Le gouverneur de la Banque centrale de la République argentine (BCRA), Juan Carlos Fabrega, a démissionné mercredi. La troisième économie d'Amérique latine traverse une période de turbulences financières et économiques.

Cette démission intervient au lendemain d'un discours critique de la présidente de centre-gauche Cristina Kirchner, au cours duquel elle s'était interrogée sur des fuites provenant de la BCRA. Mardi soir, Mme Kirchner a dénoncé un complot contre son pays orchestré par des milieux d'affaires aux Etats-Unis et en Argentine.

Juan Carlos Fabrega aura tenu moins d'une année à ce poste très exposé. L'Argentine est en délicatesse avec ses réserves de devises. Après avoir disposé de plus de 50 milliards de dollars en 2011, la BCRA n'en compte plus que 28 milliards, et Buenos Aires est confrontée aux fonds "vautours", litige qui va l'obliger à puiser encore dans ses réserves.

M. Fabrega était aux manettes lors de la brusque dévaluation en janvier 2014, quand le peso s'est déprécié de 18% en deux jours, face au dollar.
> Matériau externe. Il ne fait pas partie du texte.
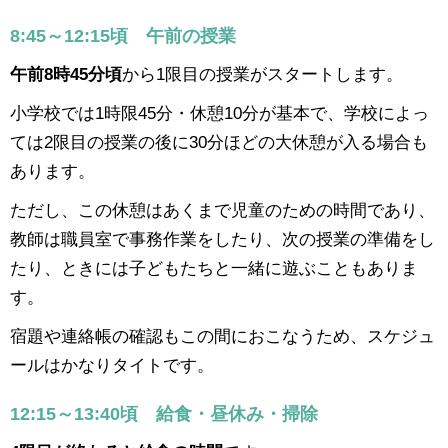
8:45～12:15頃 午前の授業
午前8時45分頃
から1限目の授業がスタートします。
小学校では1時限45分・休憩10分が基本で、学校によっ
ては2限目の授業の後に30分ほどの大休憩が入る場合も
あります。
ただし、この休憩はあくまで児童のための時間であり、
教師は職員室で事務作業をしたり、次の授業の準備をし
たり、ときには子どもたちと一緒に遊ぶこともありま
す。
宿題や連絡帳の確認もこの間におこなうため、スケジュ
ールはかなりタイトです。
12:15～13:40頃 給食・昼休み・掃除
Expert jouissant du respect des marchés, il est remplacé par un fidèle de Mme Kirchner, Alejandro Vanoli, jusqu'ici directeur de la Commission nationale des valeurs (CNV), le gendarme de la bourse argentine.

L'inflation à 30%

L'économie du pays est actuellement fragilisée par une inflation qui devrait dépasser 30% en 2014, une activité industrielle en baisse, la baisse des cours du soja, et un contentieux sur la dette avec des fonds spéculatifs que Buenos Aires espère solder début 2015.

Outre les accusations récurrentes contre les fonds spéculatifs, la présidente, dont le second mandat de quatre ans expire fin 2015, a accusé des milieux d'affaires argentins de tenter de déstabiliser son gouvernement en spéculant sur la monnaie.

Le taux de change du dollar au marché noir a récemment flambé: le billet vert s'échange contre 8,5 pesos au taux officiel et atteint près de 16 pesos dans le circuit informel.